* _Assignment_: In the laser communications text, turn the paragraph starting "Free space laser communications systems are wireless connections" into a short list that keeps its main facts.

* _Text shown_:
*** Block opens ***

Abstract :
Laser communications
offer a viable alternative to RF communications for intersatellite links and other
applications where high-performance links are necessary. High data rate, small antenna
size, narrow beam divergence, and a narrow field of view are characteristics of
laser communication that offer a number of potential advantages for system design.
The high data rate and large information throughput available with laser communications
are many times greater than in radio frequency (RF) systems. The small antenna size
requires only a small increase in the weight and volume of host vehicle. In addition,
this feature substantially reduces blockage of fields of view of the most desirable
areas on satellites. The smaller antennas, with diameters typically less than
30cm, create less momentum disturbance to any sensitive satellite sensors. The narrow
beam divergence of affords interference-free and secure operation.
Free space laser
communications systems are wireless connections through the atmosphere. They work
similar to fibre optic cable systems except the beam is transmitted through open
space. The carrier used for the transmission of this signal is generated by either
a high power LED or a laser diode. The laser systems operate in the near infrared region
of the spectrum. The laser light across
the link is at a wavelength of between 780 –920 nm. Two
parallel beams are used, one for transmission and one for reception.
SYSTEM CHARACTERISTICS
AND DESCRIPTION
The key system
characteristics which when quantified, together gives a detailed description of
a laser communications system. These are identified and quantified
for a particular application.
The critical parameters are grouped into five major categories: link, transmitter,
channel, receiver, and detector parameters.
LINK PARAMETERS
The link parameters
include the type of laser, wavelength, type of link, and the required signal criterion.
Today the lasers typically used in free space laser communications are the semiconductor
laser diodes, solid state lasers, or fibre amplifier lasers. Laser sources are described
as operating in either in single or multiple longitudinal modes. In
the single longitudinal
mode operation the laser
emits radiation at a single frequency,
while in the
multiple longitudinal mode, multiple frequencies are emitted. Semiconductor lasers
have been in development for three decades and have only recently (within the past
7 years) demonstrated the levels of performance needed for the reliable operation
as direct sources .typically operating in the 800-900 nm range(gallium arsenide/gallium
aluminium arsenide)their inherently high efficiency(50%)and small size
made this technology
attractive.

*** Block closes ***

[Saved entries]
*** Block opens ***

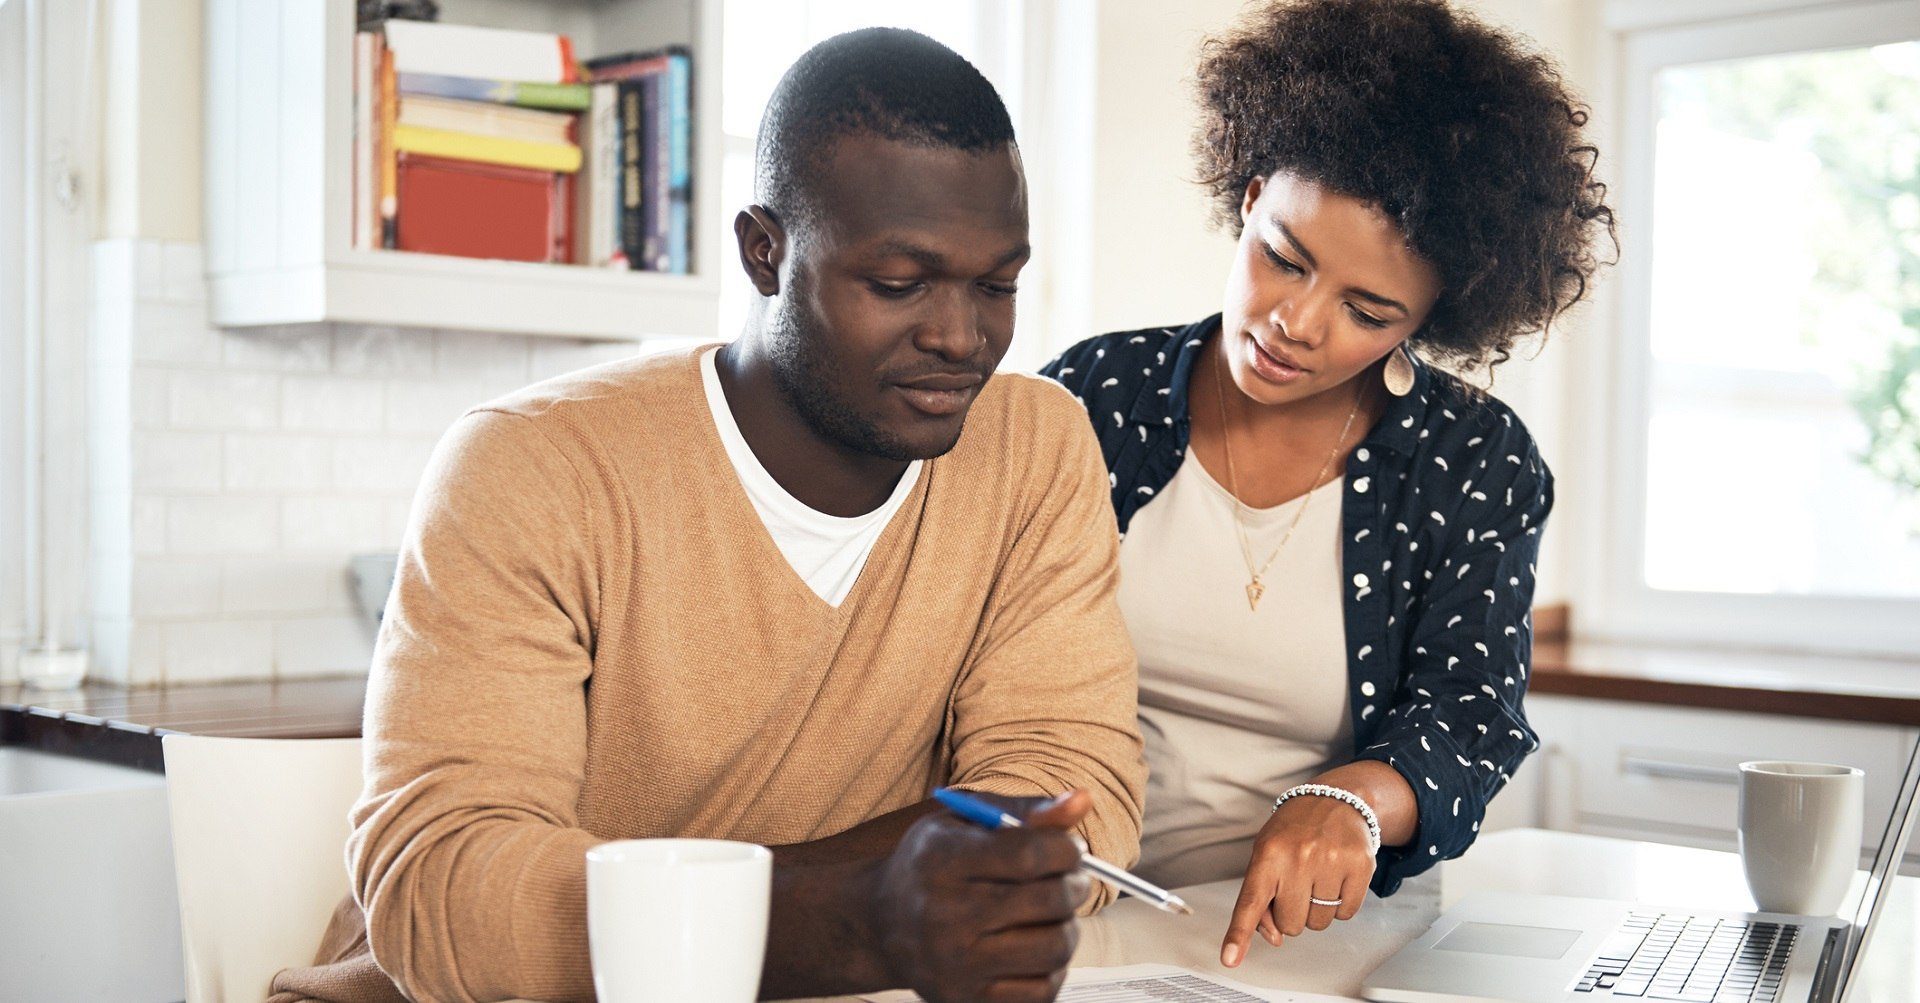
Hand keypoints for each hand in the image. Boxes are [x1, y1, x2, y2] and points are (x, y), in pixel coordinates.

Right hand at [870, 790, 1094, 1002]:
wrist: (882, 926)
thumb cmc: (931, 865)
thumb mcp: (966, 822)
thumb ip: (1026, 811)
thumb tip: (1083, 800)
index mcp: (941, 860)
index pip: (1028, 855)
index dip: (1066, 850)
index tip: (1070, 850)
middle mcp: (944, 915)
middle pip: (1048, 901)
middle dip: (1074, 885)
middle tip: (1069, 880)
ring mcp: (956, 964)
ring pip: (1054, 948)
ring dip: (1068, 927)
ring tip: (1053, 914)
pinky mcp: (967, 999)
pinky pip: (1042, 990)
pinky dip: (1052, 967)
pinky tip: (1035, 946)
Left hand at [1220, 794, 1374, 966]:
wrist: (1335, 800)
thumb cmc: (1295, 830)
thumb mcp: (1266, 854)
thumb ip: (1262, 897)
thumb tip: (1274, 937)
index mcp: (1268, 854)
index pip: (1251, 902)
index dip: (1239, 934)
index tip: (1229, 958)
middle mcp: (1298, 857)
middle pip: (1290, 924)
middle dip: (1292, 913)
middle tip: (1297, 885)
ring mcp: (1331, 861)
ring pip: (1319, 923)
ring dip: (1317, 909)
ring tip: (1317, 877)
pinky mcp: (1360, 866)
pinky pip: (1346, 913)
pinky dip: (1341, 904)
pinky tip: (1336, 879)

*** Block closes ***

* _Result_:
- Free space laser communications systems are wireless links through the atmosphere.
- They work like fiber optic cable systems, except the beam travels through open space.
- The carrier signal comes from a high power LED or a laser diode.
- The systems operate in the near infrared, at a wavelength between 780 and 920 nm.
- Two parallel beams are used: one for transmission and one for reception.